Traditionally bouillabaisse is made with white fish (one firm, one flaky), lobster, and mussels, but we had to make do with what we had on hand and in Fairway. They had no fish heads or bones to spare (note to self: when making this again, call ahead and ask for some the day before) so we had to go with boxed seafood stock, and their mussels only come in 2 lb bags and I wasn’t in the mood to power through the remainder the next day, so instead we went with a handful of littlenecks. Tradition sometimes has to make way for practicality, after all.

 

 

Our side salad of local tomatoes, baby cucumbers, olive oil, sea salt and ricotta salata

Exceptions and substitutions aside, we followed Alton Brown’s recipe (as his recent Good Eats episode on the subject was the reason I was craving the dish in the first place) and the results, if not wholly authentic, were amazing anyway. The wild salmon wasn’t nearly as overpowering as I feared it might be–nor did it get overly tough–and the clams added some brininess that made up for not using homemade stock. As we dove into our bowls, the breeze wafting in through our sliding glass door, we could almost imagine that instead of looking out at the gym across the street we were gazing out onto the Mediterranean. A bit cliché, I know, but it is a significantly better image than watching people sweat it out on the treadmill, n’cest pas?

And so concludes our first round of Copper River salmon experiments, but based on a project Michael finally dove into over the weekend, I have a feeling things are going to get even more fun.
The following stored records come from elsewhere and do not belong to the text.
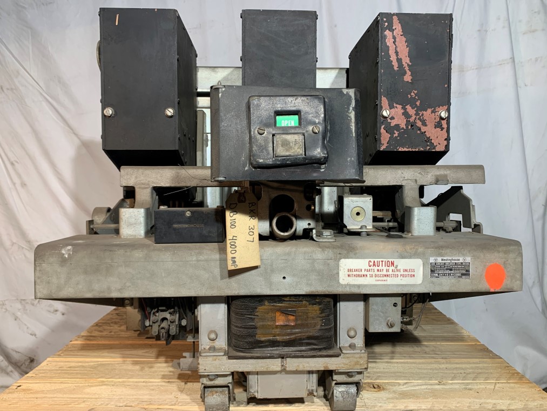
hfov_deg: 67.3
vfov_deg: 53.1
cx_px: 274
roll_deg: -0.7
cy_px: 206
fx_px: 411
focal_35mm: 26
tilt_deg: -2.1
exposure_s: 1/120
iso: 100
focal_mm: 4.25
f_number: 1.8
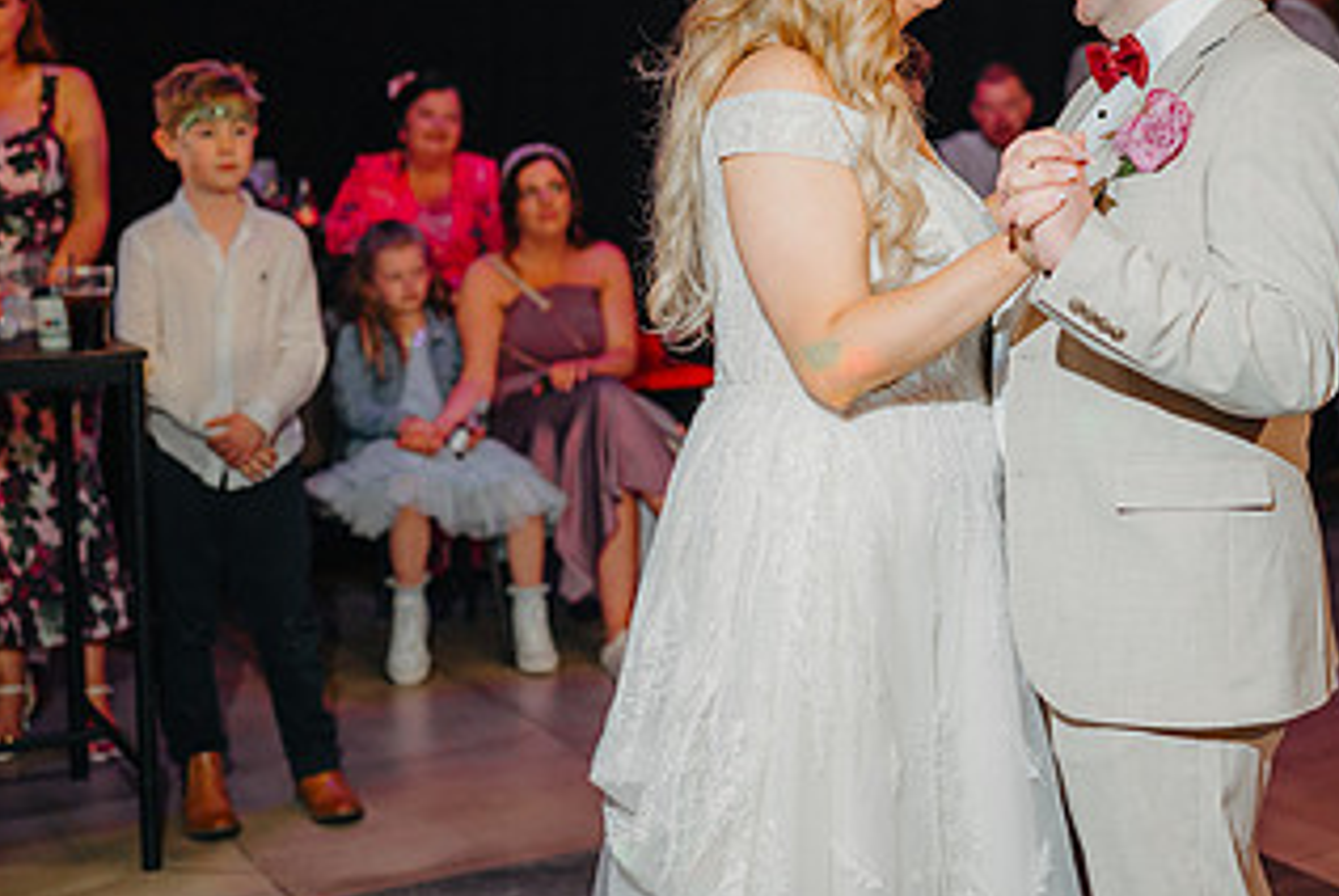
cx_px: 933
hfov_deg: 31.1
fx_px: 2383
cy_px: 251
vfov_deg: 21.2
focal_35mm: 64
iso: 200
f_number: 2
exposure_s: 1/200
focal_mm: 35
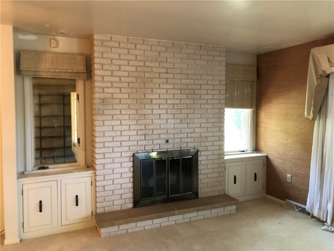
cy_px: 126
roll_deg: +0.7
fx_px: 270
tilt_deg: -3.7
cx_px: 167
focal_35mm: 28
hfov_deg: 63.4
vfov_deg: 49.7
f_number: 1.8
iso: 64
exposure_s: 1/15
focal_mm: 3.99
Stay tuned–and in the meantime, treat yourself to a bowl of this.

Quasi-Bouillabaisse with King Salmon and Pacific Cod

adapted (with apologies) from Alton Brown 

  • 1 32-oz box seafood stock (or make your own following AB’s instructions at the link)
  • 1/2 cup olive oil, divided
  • 6 ounces onion, coarsely chopped
  • 6 ounces fennel bulb, coarsely chopped (don’t fear the fennel!)
  • Sea salt
  • 1/2 cup dry white vermouth
  • 1 (14 1/2-ounce) can diced tomatoes with their juice
  • 1/4 cup fresh flat-leaf parsley, chopped (we used basil because I mistakenly thought we had parsley)
  • 1 (3-inch) piece orange peel
  • 1/16 teaspoon saffron (we used a pinch of our safflower stamens)
  • 8 oz king salmon
  • 8 oz cod (preferably Pacific)
  • 2 cloves garlic, crushed
  • 1/4 teaspoon cayenne pepper
  • 6-8 littleneck clams
  • 1 large raw lobster tail, shell removed and meat cut into 1-inch pieces, at room temperature
Place half of the olive oil into a large pot (we used our Dutch oven), bring to medium heat, and when oil shimmers add the onion and fennel season with salt and saute for 10 minutes or so. Deglaze the pot with the wine or vermouth, then add the stock, basil, tomatoes, saffron, and orange peel, cover the pot, increase the heat to high so it will come to a boil, and then reduce to simmer for 15 minutes. Then you’ll add the fish (NOT the shellfish), the remaining olive oil, cayenne pepper, the garlic, and some more sea salt and boil rapidly for five to seven minutes. Carefully remove the pot from the heat, add the lobster and clams, and cover and let steam for about 4-5 minutes (if your clams are really fresh, put them in a few minutes before you put in the lobster so they have time to open and the lobster doesn’t get over cooked). Place in warm serving bowls and serve with Rouille over broiled baguette slices.
For the Rouille: roast one red pepper in the broiler or on an open flame until the skin is blackened and then cover in a bowl to let the steam ease the skin off. Stem and seed. Place that into a food processor or the bowl of an immersion blender along with three cloves of garlic, a stemmed and seeded fresh red chile (I was daring and used a habanero–use at your own risk) and a teaspoon of lemon juice and blend until smooth. Add a little salt and then drizzle olive oil into the bowl to thicken the pepper mixture until it is a smooth sauce.
(Once again, the salmon was sent to us by the great folks at Copper River–thanks again!)